Play behaviors are usually the most controversial and most difficult behaviors to categorise. At Wolf Park, we define play as having the following characteristics:
- Behaviors may be performed out of sequence and/or at different intensities than when the behavior is performed with serious intent eg. in a mock hunt the “prey” may be mock killed first and then chased.
- “Play” partners may switch roles with a dominant animal acting as a subordinate and visa versa.
- “Play” may incorporate certain exaggerated motions and expressions eg. the characteristic “play face” (lips horizontally retracted, jaws slightly open, ears pulled straight up and back or folded flat)
Wotan (left) displaying a “play face”
There are 3 defined categories of play behavior: Agonistic, Social and Solitary.
I’ve got one of the authors of the ethogram looking over my entries and hopefully will have the first one up tomorrow!
It was a very rainy, stormy and miserable day today but the interns got a lot of indoor work done and a lot of newsletters prepped and ready to be sent out to all our members and sponsors!
Our photographer Monty Sloan took this lovely picture of Timber playing with Her Man, Wotan in the rain.

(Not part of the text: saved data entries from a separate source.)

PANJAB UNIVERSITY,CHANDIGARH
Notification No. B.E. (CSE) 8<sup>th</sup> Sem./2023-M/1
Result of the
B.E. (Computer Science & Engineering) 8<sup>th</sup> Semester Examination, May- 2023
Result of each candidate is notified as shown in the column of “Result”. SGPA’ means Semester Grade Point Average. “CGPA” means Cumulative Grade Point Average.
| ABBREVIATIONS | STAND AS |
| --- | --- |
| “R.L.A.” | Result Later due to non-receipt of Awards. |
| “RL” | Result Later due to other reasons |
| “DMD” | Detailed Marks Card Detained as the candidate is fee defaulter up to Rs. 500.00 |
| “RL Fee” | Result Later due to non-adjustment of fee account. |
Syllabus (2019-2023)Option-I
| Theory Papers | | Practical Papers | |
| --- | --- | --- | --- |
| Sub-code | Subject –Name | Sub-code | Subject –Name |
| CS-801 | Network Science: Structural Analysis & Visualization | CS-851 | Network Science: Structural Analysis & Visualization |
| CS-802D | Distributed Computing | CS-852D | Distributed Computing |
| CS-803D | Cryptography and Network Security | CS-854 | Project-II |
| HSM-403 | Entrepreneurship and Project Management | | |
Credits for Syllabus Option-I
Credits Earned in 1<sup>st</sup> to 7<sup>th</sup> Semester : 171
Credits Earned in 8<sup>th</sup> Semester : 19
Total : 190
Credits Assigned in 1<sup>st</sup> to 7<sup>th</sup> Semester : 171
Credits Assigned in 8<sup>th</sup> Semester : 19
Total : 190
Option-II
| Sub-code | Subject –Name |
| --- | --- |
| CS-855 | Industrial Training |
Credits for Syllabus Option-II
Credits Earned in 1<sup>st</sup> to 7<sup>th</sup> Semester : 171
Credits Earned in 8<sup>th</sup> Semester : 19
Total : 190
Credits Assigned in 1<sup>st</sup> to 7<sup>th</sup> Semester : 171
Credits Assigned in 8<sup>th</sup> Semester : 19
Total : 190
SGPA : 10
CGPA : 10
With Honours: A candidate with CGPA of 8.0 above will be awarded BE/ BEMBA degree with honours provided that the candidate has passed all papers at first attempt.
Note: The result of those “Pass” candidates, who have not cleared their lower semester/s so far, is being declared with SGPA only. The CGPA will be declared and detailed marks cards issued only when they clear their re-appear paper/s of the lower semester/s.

The weather didn’t bother them at all! Timber is currently in our main enclosure (Turtle Lake) and is hopefully preparing for puppies now. We put Wotan with her as well so she can have some fun with him and he can hopefully teach her how to den and prepare herself for pups. This is Timber’s first litter so she’s a little bit inexperienced. But Wotan’s being adorable and finding food for her and putting up with her antics. He’s even regurgitated some food for her. He’s such a good wolf!